Un atribulado lector (sí, yo soy el primer sorprendido de que esta página tenga lectores) se ha puesto en contacto conmigo vía correo electrónico después de castigarse con esta entrada de Paratroopersdon'tdie. En aras a restaurar su tranquilidad de espíritu e higiene mental, trágicamente comprometidas, ese pobre cristiano me suplicaba que denunciase al Hombre que Quería Ser Steven Spielberg como producto de mi imaginación.

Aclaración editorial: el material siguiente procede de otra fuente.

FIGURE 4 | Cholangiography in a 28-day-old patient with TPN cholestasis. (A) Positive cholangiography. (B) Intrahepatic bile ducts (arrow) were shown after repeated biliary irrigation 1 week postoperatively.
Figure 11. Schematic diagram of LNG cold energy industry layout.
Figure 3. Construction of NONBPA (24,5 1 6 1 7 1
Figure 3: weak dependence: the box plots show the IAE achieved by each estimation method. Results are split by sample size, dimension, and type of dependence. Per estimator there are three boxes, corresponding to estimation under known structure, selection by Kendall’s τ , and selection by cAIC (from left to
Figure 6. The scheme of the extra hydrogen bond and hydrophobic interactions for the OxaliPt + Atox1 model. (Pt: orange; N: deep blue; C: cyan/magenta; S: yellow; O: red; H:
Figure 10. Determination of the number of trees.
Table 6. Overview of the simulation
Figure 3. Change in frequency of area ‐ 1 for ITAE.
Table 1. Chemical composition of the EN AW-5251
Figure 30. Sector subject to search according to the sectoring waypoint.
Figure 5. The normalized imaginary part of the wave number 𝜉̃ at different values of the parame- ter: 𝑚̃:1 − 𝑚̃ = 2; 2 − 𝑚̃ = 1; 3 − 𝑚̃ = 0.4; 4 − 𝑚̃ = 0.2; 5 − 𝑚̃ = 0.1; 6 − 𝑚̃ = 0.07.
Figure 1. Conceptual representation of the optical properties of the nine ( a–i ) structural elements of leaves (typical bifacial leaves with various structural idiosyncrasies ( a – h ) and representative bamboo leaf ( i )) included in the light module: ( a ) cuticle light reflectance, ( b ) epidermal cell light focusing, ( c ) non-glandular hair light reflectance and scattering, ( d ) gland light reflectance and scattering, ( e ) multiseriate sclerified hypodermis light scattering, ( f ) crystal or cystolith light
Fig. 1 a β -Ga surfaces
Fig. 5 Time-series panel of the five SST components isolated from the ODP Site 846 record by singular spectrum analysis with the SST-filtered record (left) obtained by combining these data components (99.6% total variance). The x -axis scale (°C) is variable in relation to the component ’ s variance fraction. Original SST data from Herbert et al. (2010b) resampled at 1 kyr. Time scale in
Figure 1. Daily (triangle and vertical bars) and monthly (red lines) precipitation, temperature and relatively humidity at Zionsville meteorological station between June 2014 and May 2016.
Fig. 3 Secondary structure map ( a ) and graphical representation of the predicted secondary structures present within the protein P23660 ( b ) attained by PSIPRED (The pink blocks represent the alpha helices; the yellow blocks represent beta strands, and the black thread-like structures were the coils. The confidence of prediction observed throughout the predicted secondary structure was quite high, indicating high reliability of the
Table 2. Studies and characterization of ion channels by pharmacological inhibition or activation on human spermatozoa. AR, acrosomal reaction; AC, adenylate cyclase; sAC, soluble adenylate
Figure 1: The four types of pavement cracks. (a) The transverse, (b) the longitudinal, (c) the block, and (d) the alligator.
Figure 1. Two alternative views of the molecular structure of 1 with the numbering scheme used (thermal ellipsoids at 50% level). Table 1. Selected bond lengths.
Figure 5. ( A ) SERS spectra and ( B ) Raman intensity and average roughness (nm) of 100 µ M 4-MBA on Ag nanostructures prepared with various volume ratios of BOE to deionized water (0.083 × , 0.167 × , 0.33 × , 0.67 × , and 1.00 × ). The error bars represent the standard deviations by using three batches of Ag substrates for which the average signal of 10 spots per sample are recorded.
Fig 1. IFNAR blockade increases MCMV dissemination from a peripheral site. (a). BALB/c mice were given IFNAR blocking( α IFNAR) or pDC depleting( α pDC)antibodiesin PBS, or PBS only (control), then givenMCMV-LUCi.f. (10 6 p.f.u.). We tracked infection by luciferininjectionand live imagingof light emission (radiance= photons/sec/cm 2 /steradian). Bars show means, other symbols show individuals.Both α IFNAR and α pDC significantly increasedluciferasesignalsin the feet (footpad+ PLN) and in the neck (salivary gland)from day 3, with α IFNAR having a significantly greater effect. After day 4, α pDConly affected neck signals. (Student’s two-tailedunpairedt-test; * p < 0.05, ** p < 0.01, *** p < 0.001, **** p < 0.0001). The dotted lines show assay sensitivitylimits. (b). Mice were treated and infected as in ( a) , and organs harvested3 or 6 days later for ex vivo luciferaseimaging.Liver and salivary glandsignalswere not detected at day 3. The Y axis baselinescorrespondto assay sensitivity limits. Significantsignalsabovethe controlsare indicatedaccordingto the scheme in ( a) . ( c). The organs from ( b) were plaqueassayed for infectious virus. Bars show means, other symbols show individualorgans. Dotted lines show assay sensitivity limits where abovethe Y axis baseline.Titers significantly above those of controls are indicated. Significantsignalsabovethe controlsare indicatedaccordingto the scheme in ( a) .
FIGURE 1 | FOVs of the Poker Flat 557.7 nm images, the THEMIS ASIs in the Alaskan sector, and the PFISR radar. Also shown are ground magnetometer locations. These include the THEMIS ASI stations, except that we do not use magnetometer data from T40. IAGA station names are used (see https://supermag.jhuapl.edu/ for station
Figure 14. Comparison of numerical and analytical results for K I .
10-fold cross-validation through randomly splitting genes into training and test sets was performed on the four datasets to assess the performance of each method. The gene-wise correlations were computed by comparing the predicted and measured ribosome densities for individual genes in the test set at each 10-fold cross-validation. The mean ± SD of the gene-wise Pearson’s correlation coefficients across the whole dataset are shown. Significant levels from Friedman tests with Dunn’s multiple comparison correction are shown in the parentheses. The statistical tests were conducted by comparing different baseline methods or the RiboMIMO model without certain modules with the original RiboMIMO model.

Imagino que la lectura de Cómo ser Steven Spielberg ha sacudido su fe en la humanidad, extinguido sus ganas de vivir e incluso socavado la fidelidad a los colores de su equipo de fútbol. La existencia misma de la civilización occidental, el flujo y reflujo de las mareas, la mil veces milenaria danza de las esferas celestes estaba amenazada a menos que yo confesase haberme inventado al Hombre que Quería Ser Steven Spielberg. Mi azarado lector me acusaba de recurrir a un viejo truco de novelista: contar una mentira para contar una verdad, atribuir a un personaje de ficción las ideas o conducta que el escritor se propone describir.

A ver cómo se lo digo para que me entienda.

A la pregunta de si, más allá de darle un octavo de vuelta (sólo un octavo) a algunos comportamientos reales, me he inventado al Hombre que Quería Ser Steven Spielberg...,

...lamentándolo mucho, la respuesta es no.